The original slums were constructed from debris and stolen materials such as stone, steel, and wood scraps. With the available funds, improvements were made and the homes are now solidified with brick, cinder blocks, and sheet metal. However, according to the World Bank, the homes were claimed to be inadequate for living conditions.
New technologies are gradually being made possible to many houses in the favela, such as television and the Internet. In addition to that, small businesses are also making progress within their communities and most recently in the area of tourism as well.The housing program ‘Minha Casa Minha Vida’ (“My Home, My Life”) was initiated by the Brazilian federal government was launched in March 2009 with a budget of 18 billion USD to build one million houses. These cheap houses provided a chance for the poor to own a house. These houses also made it possible for some of the people in slums to move here by buying a house at an affordable cost. However, this housing project has been criticized for its placement and quality of the houses.

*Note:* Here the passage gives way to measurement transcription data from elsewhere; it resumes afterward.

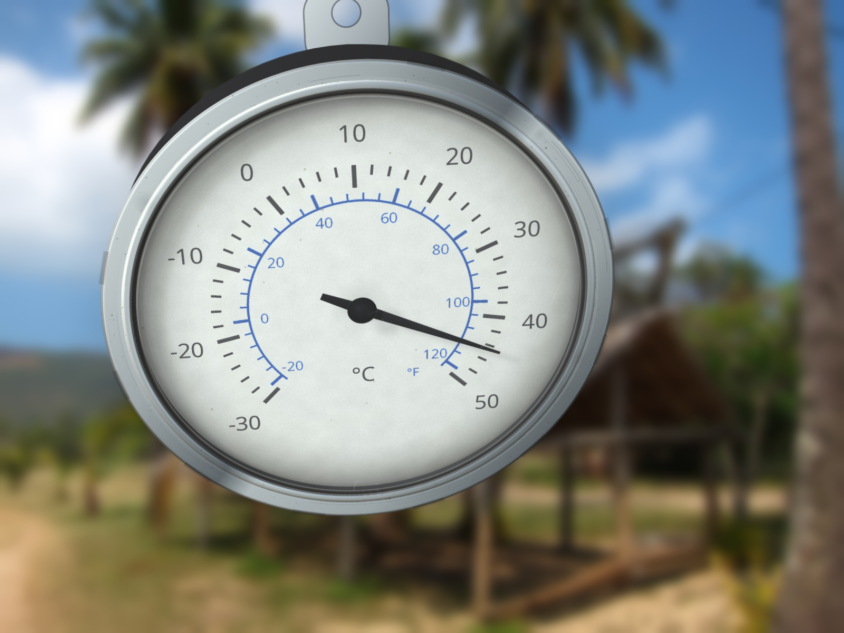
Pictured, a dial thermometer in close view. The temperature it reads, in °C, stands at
44 °C
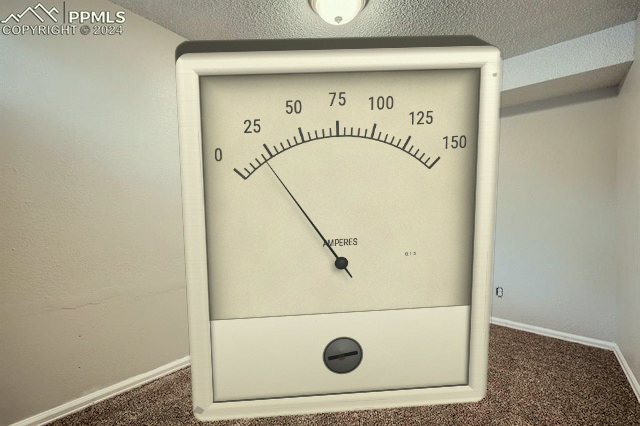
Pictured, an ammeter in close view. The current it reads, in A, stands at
20 A
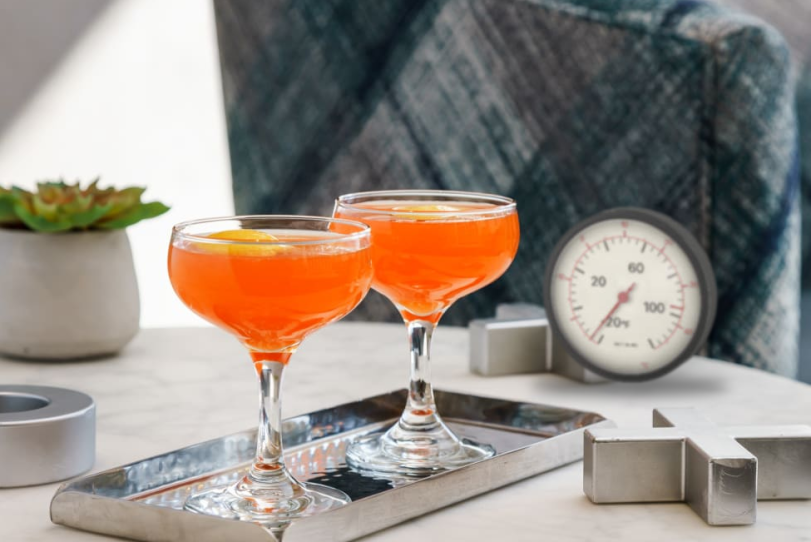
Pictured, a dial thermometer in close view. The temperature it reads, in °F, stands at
-16 °F
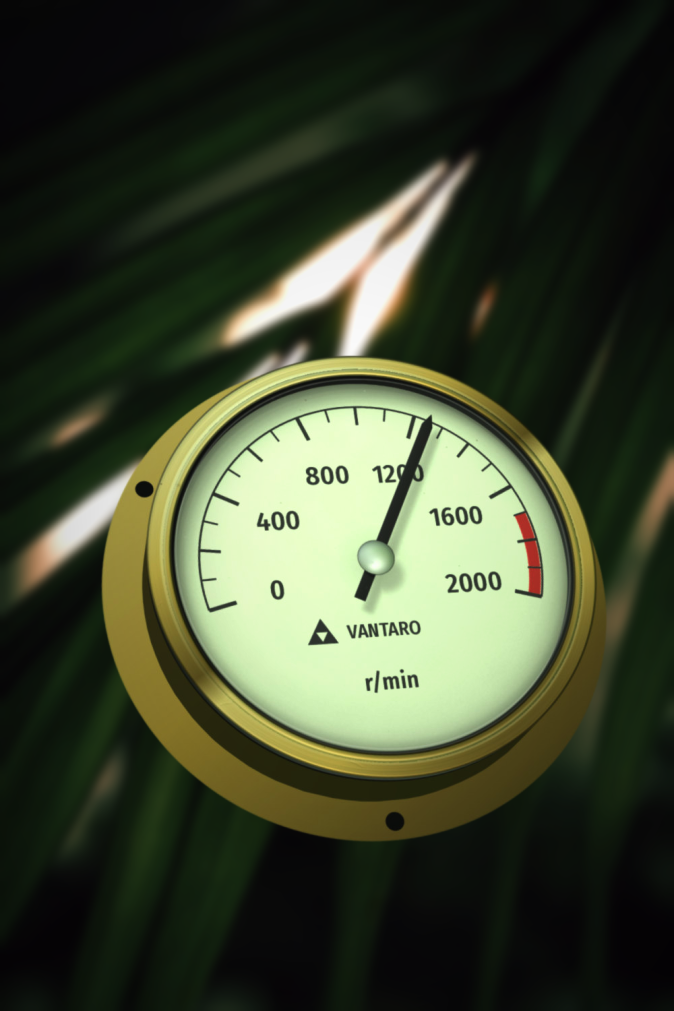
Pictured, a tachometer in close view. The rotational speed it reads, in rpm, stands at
1250 rpm
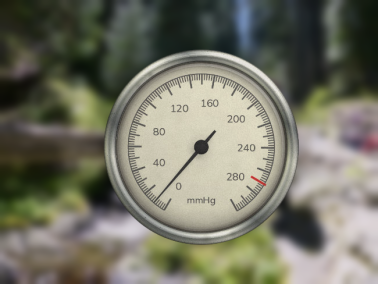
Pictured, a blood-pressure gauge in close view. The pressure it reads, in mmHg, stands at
10 mmHg
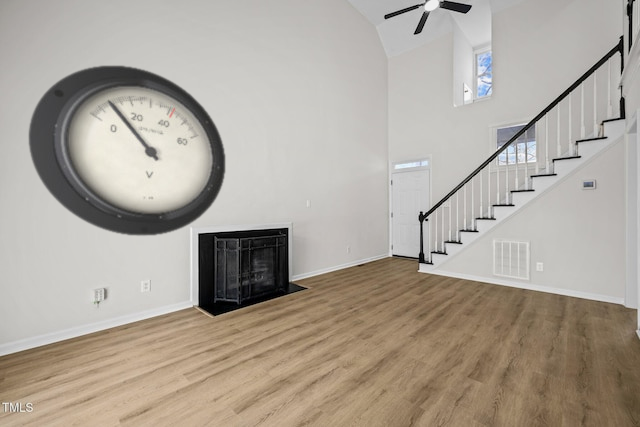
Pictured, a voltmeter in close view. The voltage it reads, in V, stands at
10 V
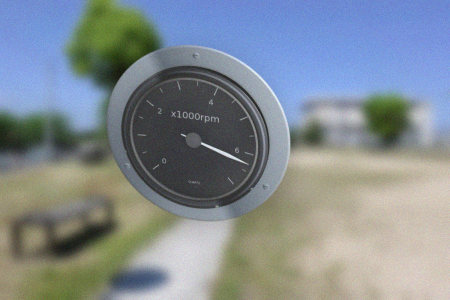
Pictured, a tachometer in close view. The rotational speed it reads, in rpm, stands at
6250 rpm
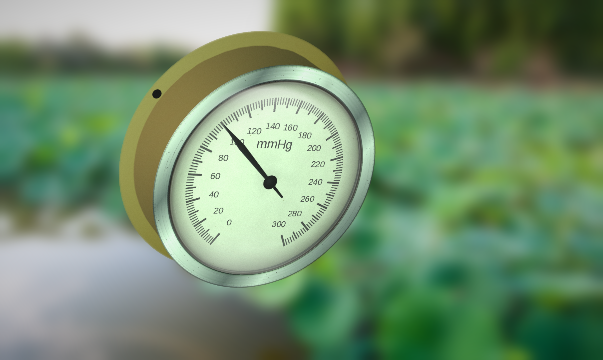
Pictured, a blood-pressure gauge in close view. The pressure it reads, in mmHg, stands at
100 mmHg
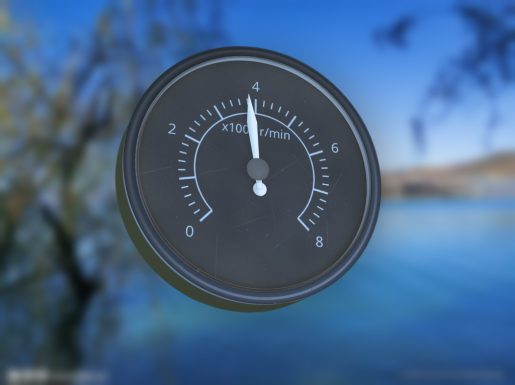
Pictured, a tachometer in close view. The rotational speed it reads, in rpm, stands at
3800 rpm
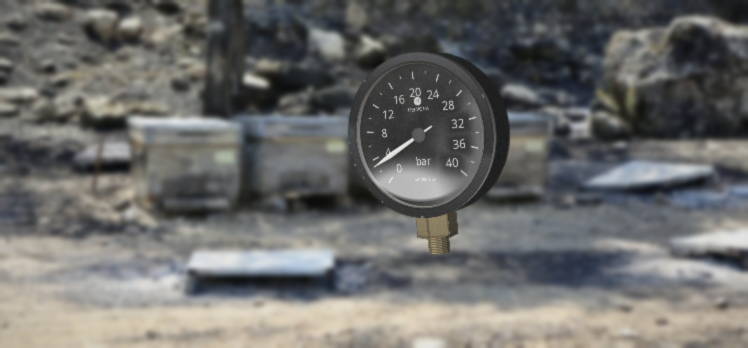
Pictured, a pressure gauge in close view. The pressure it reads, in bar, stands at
3 bar
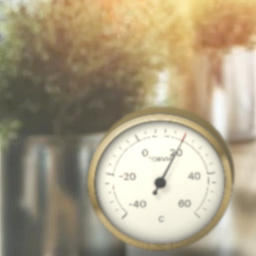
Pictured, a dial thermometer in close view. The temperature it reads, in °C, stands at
20 °C
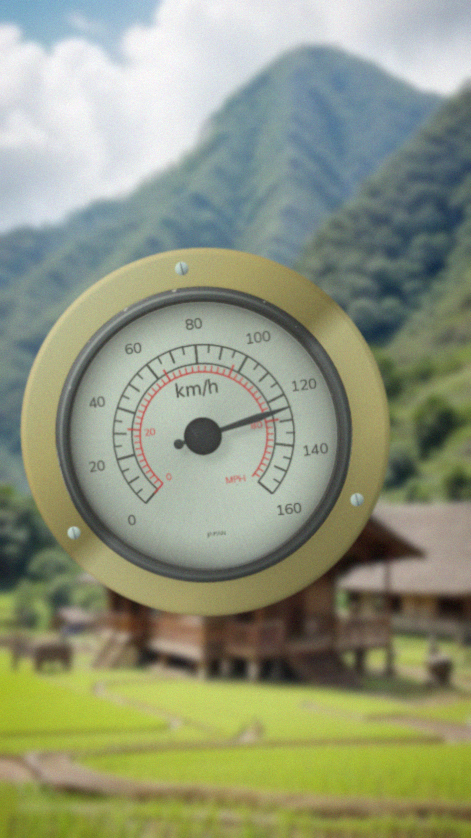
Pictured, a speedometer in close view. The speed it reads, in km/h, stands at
125 km/h
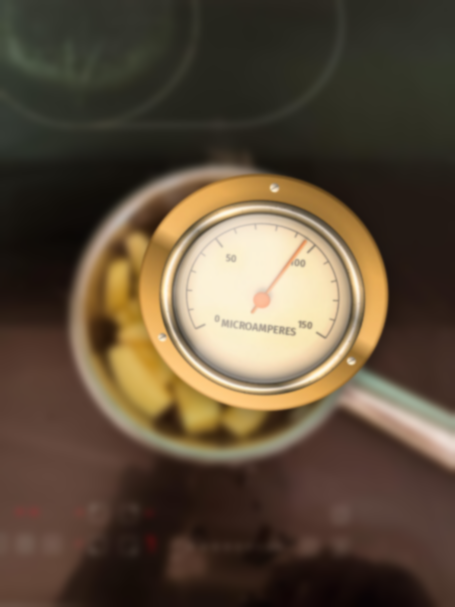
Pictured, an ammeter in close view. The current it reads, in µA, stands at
95 µA
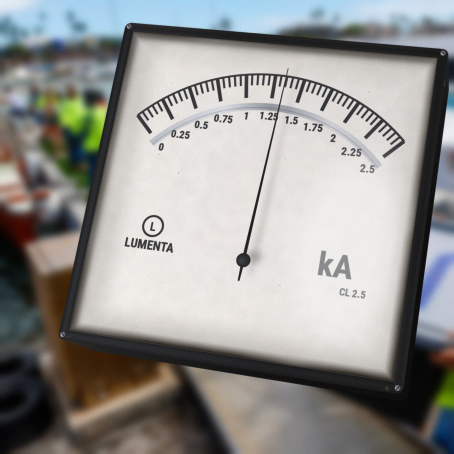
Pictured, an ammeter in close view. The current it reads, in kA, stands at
1.35 kA
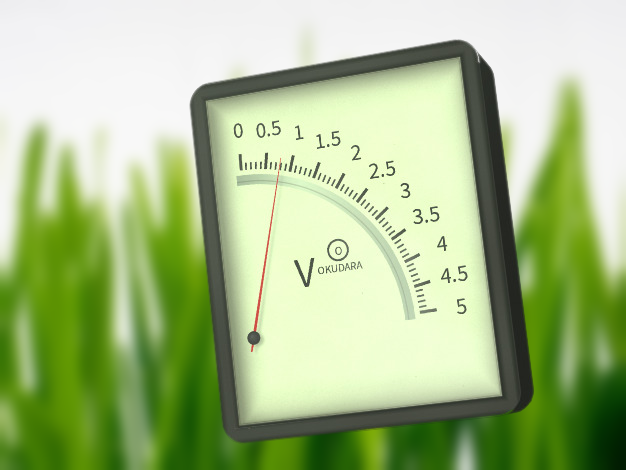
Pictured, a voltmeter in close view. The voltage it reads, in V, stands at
0.8 V
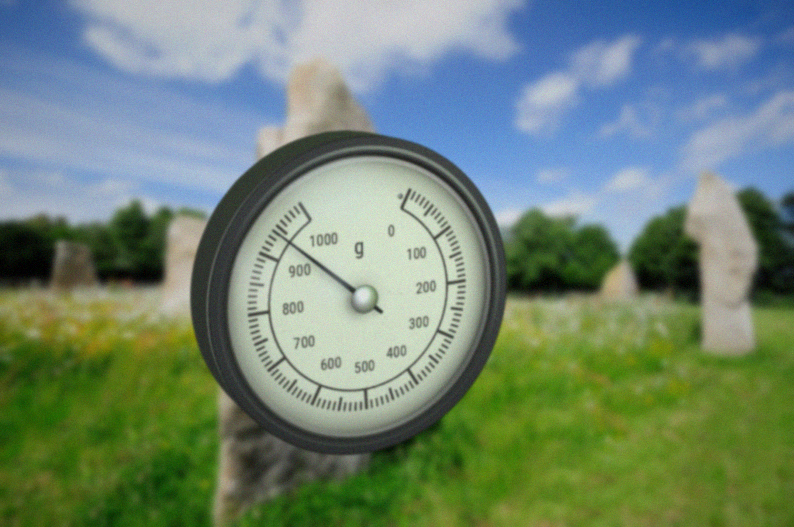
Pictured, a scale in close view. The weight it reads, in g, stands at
940 g
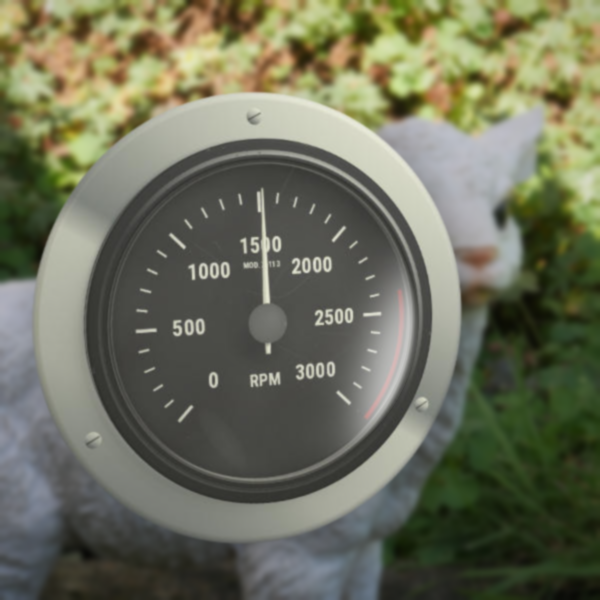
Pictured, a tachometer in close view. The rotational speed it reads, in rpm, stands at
1500 rpm
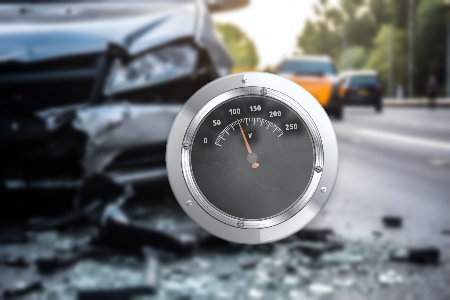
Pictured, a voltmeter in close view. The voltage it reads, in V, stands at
100 V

“Although progress is well underway, the Brazilian government must take more secure action to ensure that conditions within these Brazilian slums improve further.” was the statement claimed by Genevieve T. DeLorenzo, a journalist at ‘The Borgen Project’, New York.
Peace for Slum Dwellers!
Clearing slums is the need of an hour when people’s lives are at risk, by moving inhabitants to a safe location as soon as possible. The major problem with the slum dwellers is that they refuse to elsewhere listing reasons like work, health, responsibilities, and social ties. This thought from the slum dwellers must vanish for their start of new life in a new place. Slum dwellers must believe that peaceful life is waiting outside the slums, and must step out for their well-being and peace.